If you’re ever walking alone in the woods at night, and you see something that looks like fairy lights or will o’ the wisps, don’t get too excited. Unfortunately, you probably haven’t passed over into a fantasy world full of elves and adventure. Most likely, what you’re seeing is just regular ol’ foxfire fungus.
Even though it’s sometimes called fairy fire, it has nothing to do with tiny, beautiful, flying people. Foxfire fungus is the common name for many fungi that glow in the dark. It’s usually found on rotting wood and emits a blue-green glow using the same chemical reaction that occurs in lightning bugs (fireflies). Normally, it’s pretty dim, but if you’re really lucky, you might see some that’s bright enough to use as a natural reading light.
There are from thirty to forty types of foxfire fungi in the world, and reference to them goes as far back as Aristotle in 382 B.C. They can also be seen in many books, movies, and TV shows from Mark Twain’s Huckleberry Finn to TV’s Psych.
Even though, seeing foxfire isn’t an indication that you’ve been transported to a mystical land, it can certainly make you feel like you have. Just don’t go too “Alice in Wonderland” and decide to eat some of it; it will make you very sick.
OK, let’s be honest. If you saw this in a forest, what would be your first thought? Would you think, “This looks yummy. I’ve got to eat this?” Well, apparently, someone did at one point because this “Bleeding Tooth Fungus” is listed as inedible. Luckily for the person who tried it, it isn’t poisonous; it’s just incredibly bitter tasting. However, it does have anticoagulant and antibacterial properties. Maybe, you’re looking at the penicillin of the future.
Only the young fungi “bleed” (or secrete the red liquid). Once they grow up, they turn into normal, boring mushrooms. Also called “Strawberries and Cream” or “Devil’s Tooth,” they can be found in North America, Central Europe, Iran, and Korea.
Introducing the Polish Frizzle Chicken, a beautiful chicken that is mostly seen in show rings or exhibition halls. They have beautiful and unusual feathers that curl out unlike most other chickens whose feathers lie flat. This gives the frizzle chicken a cute, fluffy appearance. These gentle, quiet chickens come in many colors, but the ones you will see most often are black, white, brown, and blue.
Aren’t they cute? I could just eat one up.
You’ve probably never before seen these strange slug-like creatures called sea pigs, but they are actually very abundant all over the world, especially in the northern Atlantic Ocean, eastern Pacific Ocean and in central and south America. These sea pigs, also called sea cucumbers or scotoplanes, live on the deep sea floor around 3.7 miles under the ocean surface. They tread water using their tube-like feet, of which they have from five to seven, and shove food into their mouths with their tentacles. They usually have around ten of these.

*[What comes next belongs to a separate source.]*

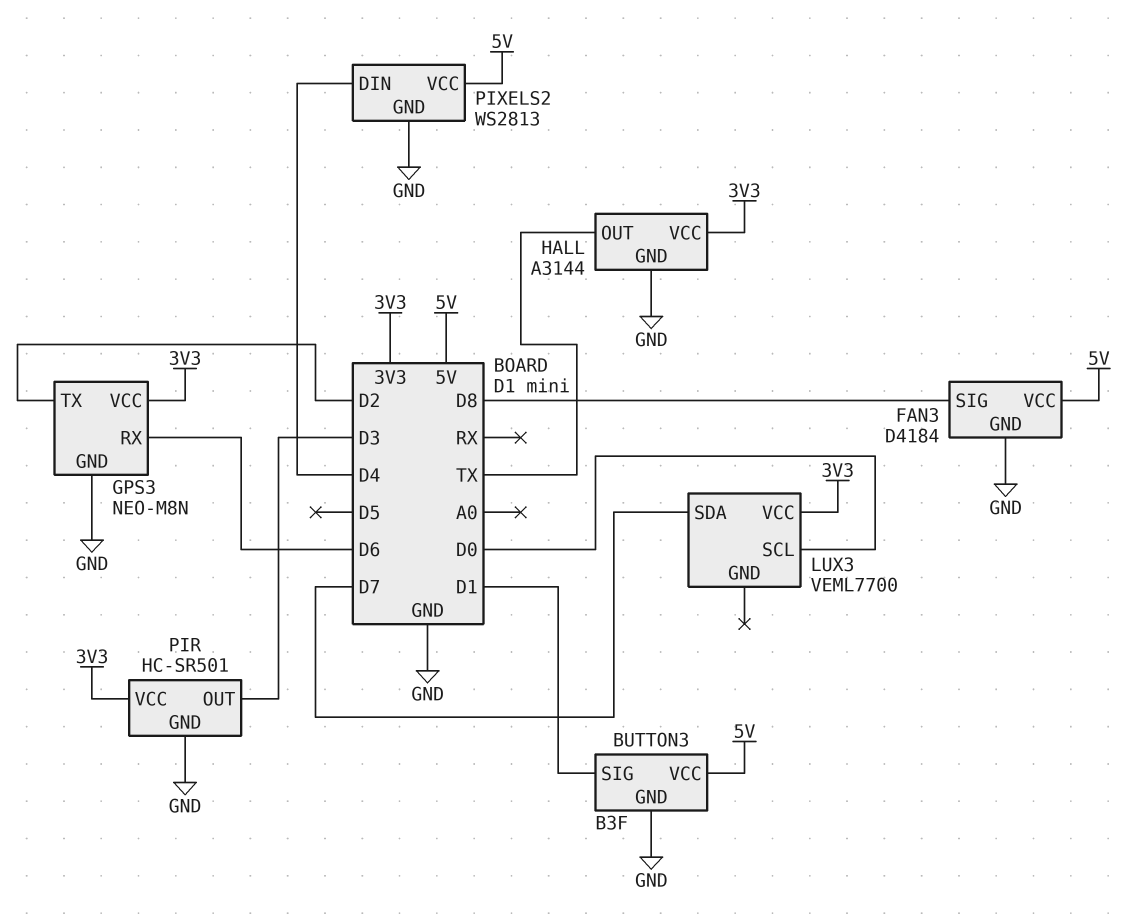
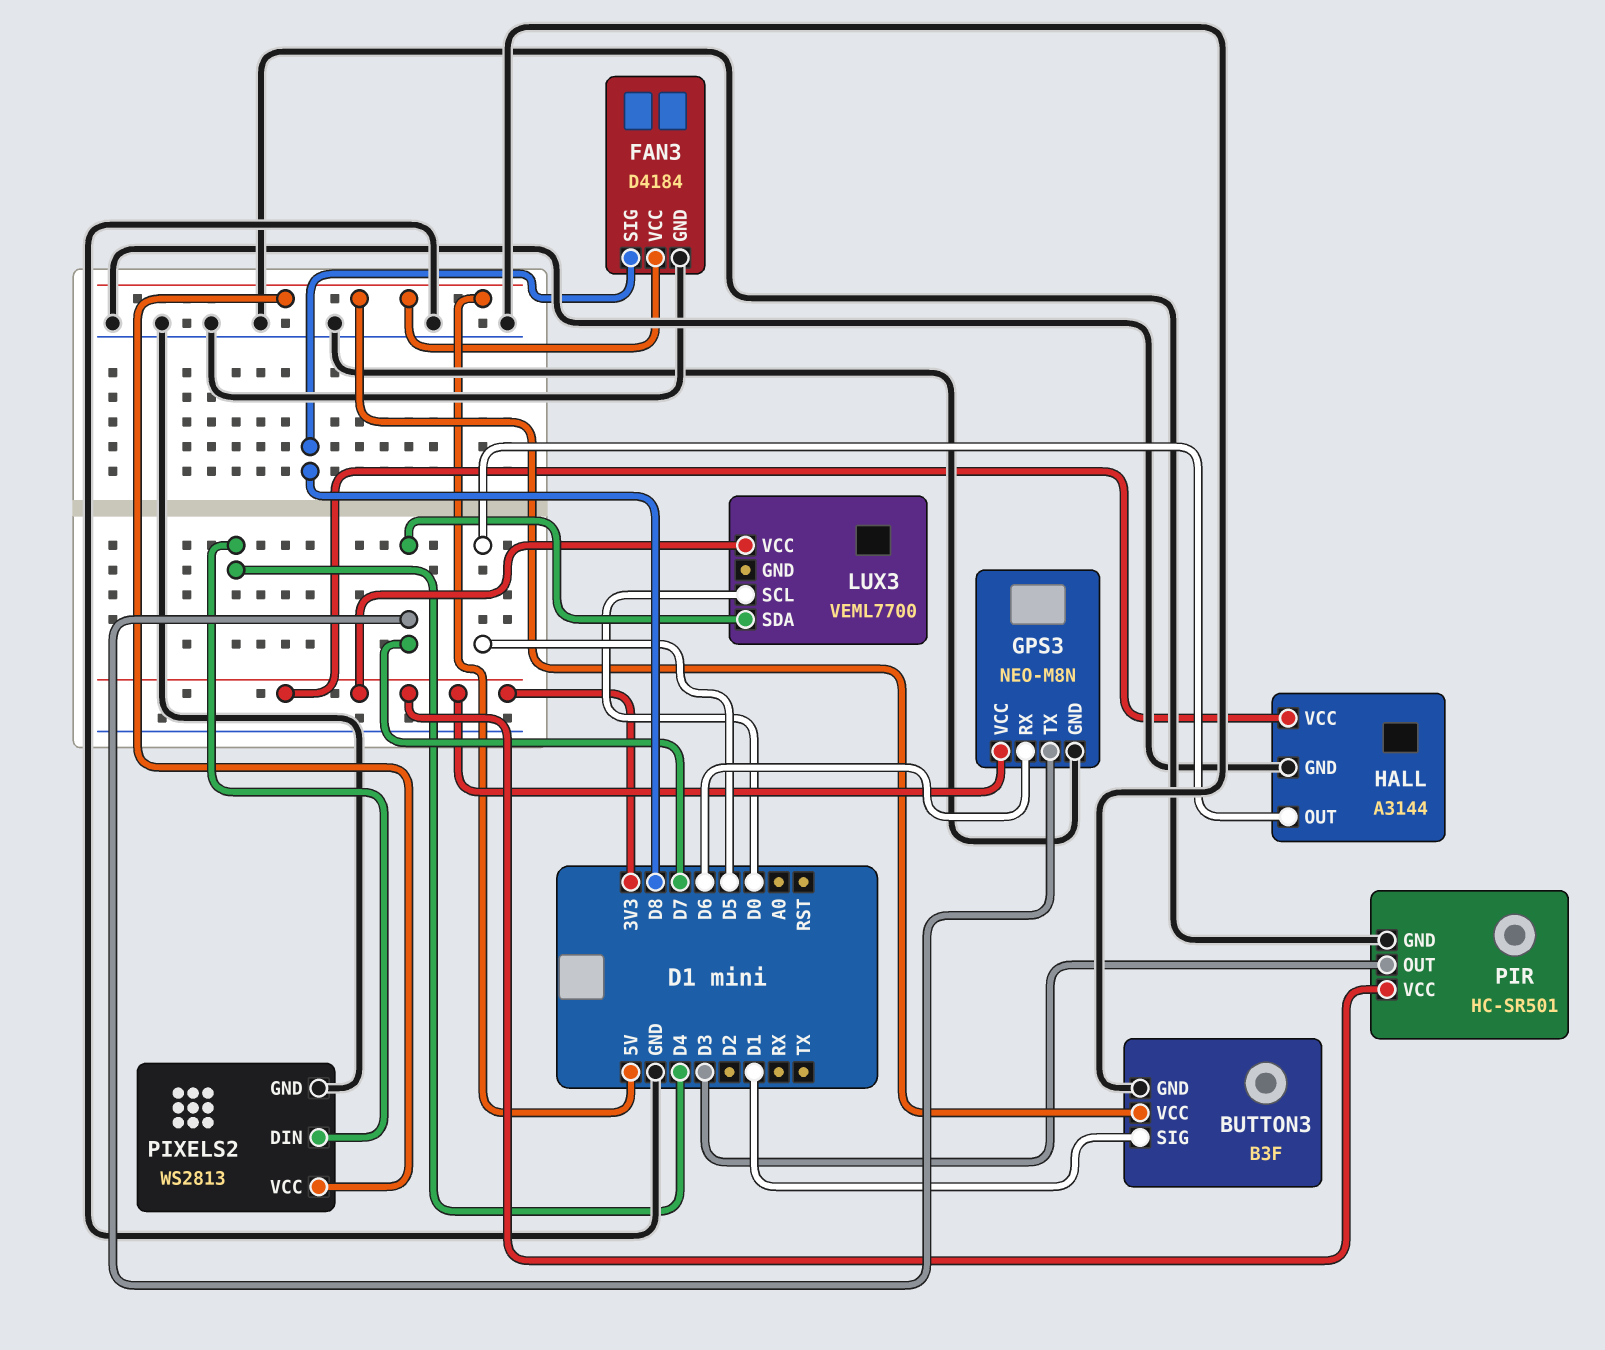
GPS3 pin TX: D2 -> D7
HALL pin OUT: TX -> D5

Their name is most likely connected to their fat, gelatinous body.
These unusual creatures travel in groups. The larger the group, the smaller the sea pigs, and the smaller the groups, the larger the sea pigs. A very sociable species, they make up the majority of the deep-sea population.

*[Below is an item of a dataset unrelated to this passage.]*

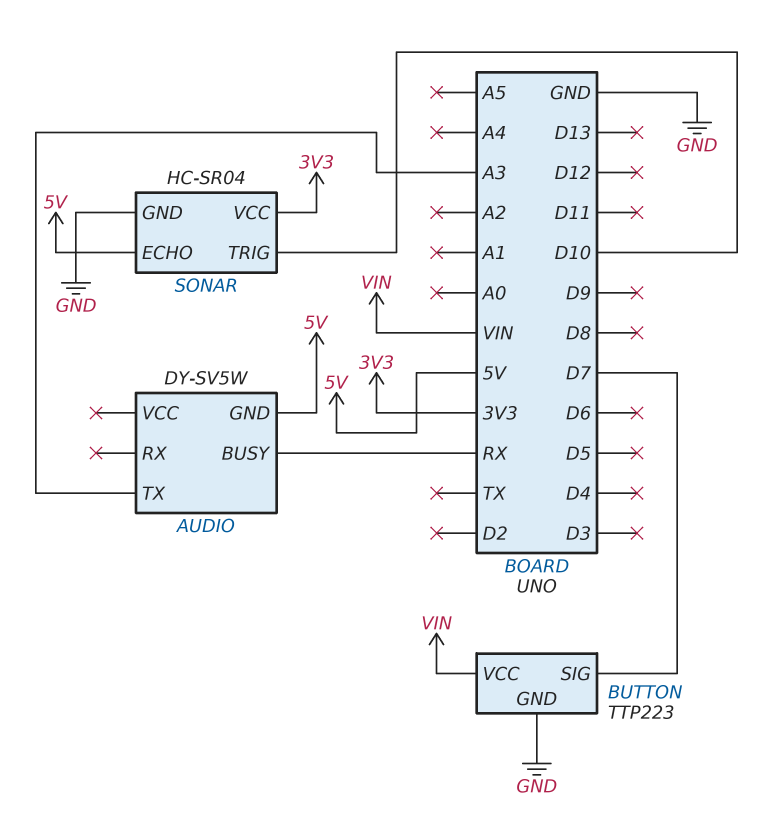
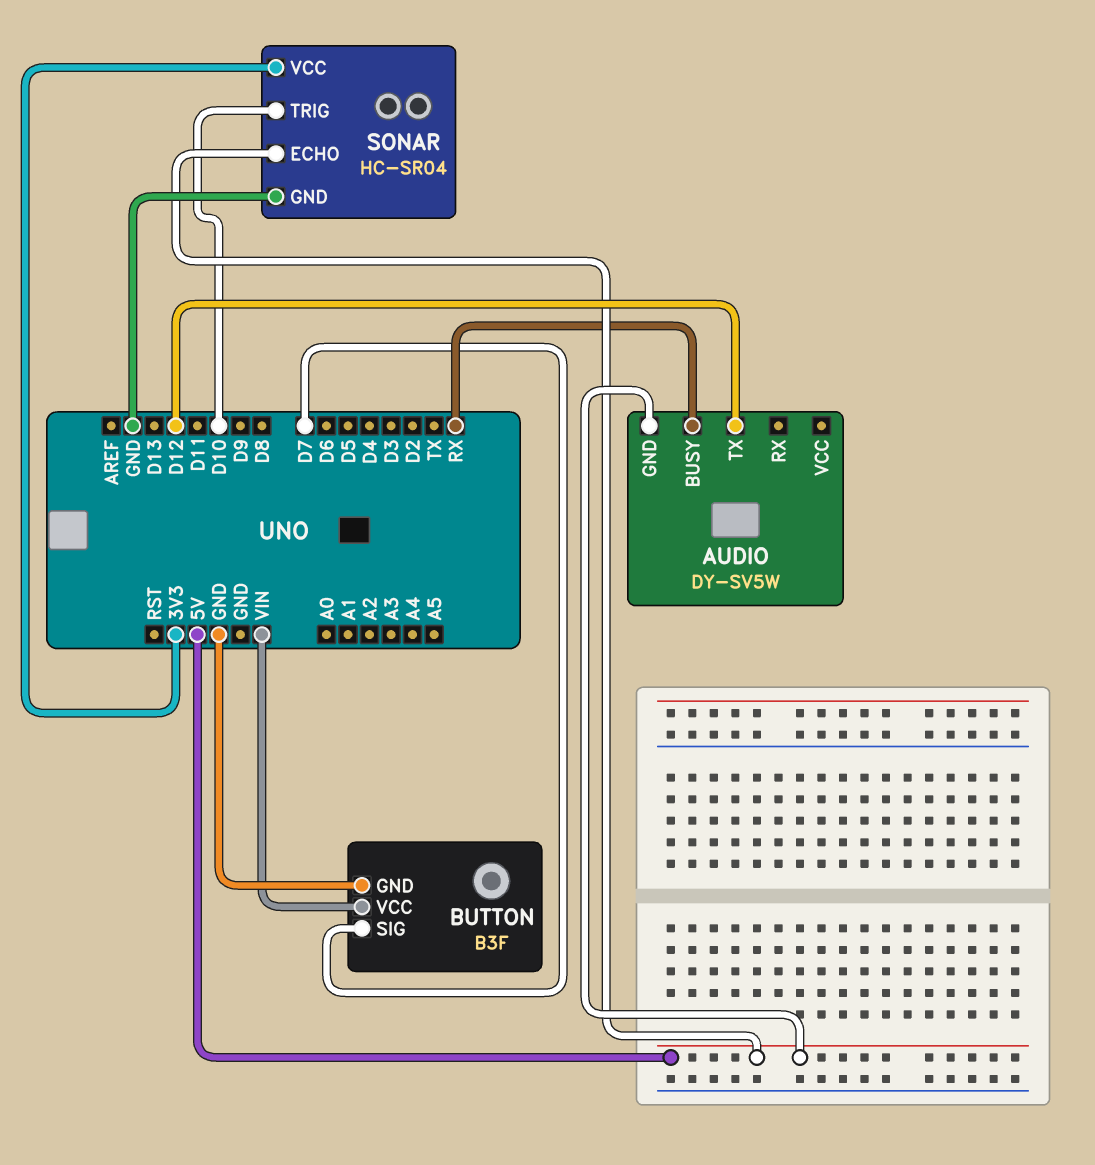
AUDIO pin TX: A3 -> D12
BUTTON: TTP223 -> B3F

This is the Sandbox tree. Its trunk is covered in strong pointed spikes that come in varying degrees of size depending on the tree. It’s also sometimes called “Monkey-no-Climb” because, well, obviously, it would be inadvisable for a monkey to climb it. You might also hear it referred to as the Dynamite tree. This name is derived from the fact that its seeds are enclosed in pumpkin-like capsules (the fruit) that explode loudly shooting the seeds with enough force to injure anyone or anything foolish enough to be standing too close. (And by “too close” I mean less than 100 yards away.)
While the fruit of this tree is reportedly tasty, its seeds, if eaten, will make you very sick. If all of that weren’t enough, this tree also comes with poisonous sap that is used by some natives of Central and South America, where this tree can be found, to incapacitate fish and even some mammals.
I really don’t see how the Sandbox tree could be any clearer in its desire to be left alone. It seems to me that the wisest course of action would be to accede to its wishes and leave it be.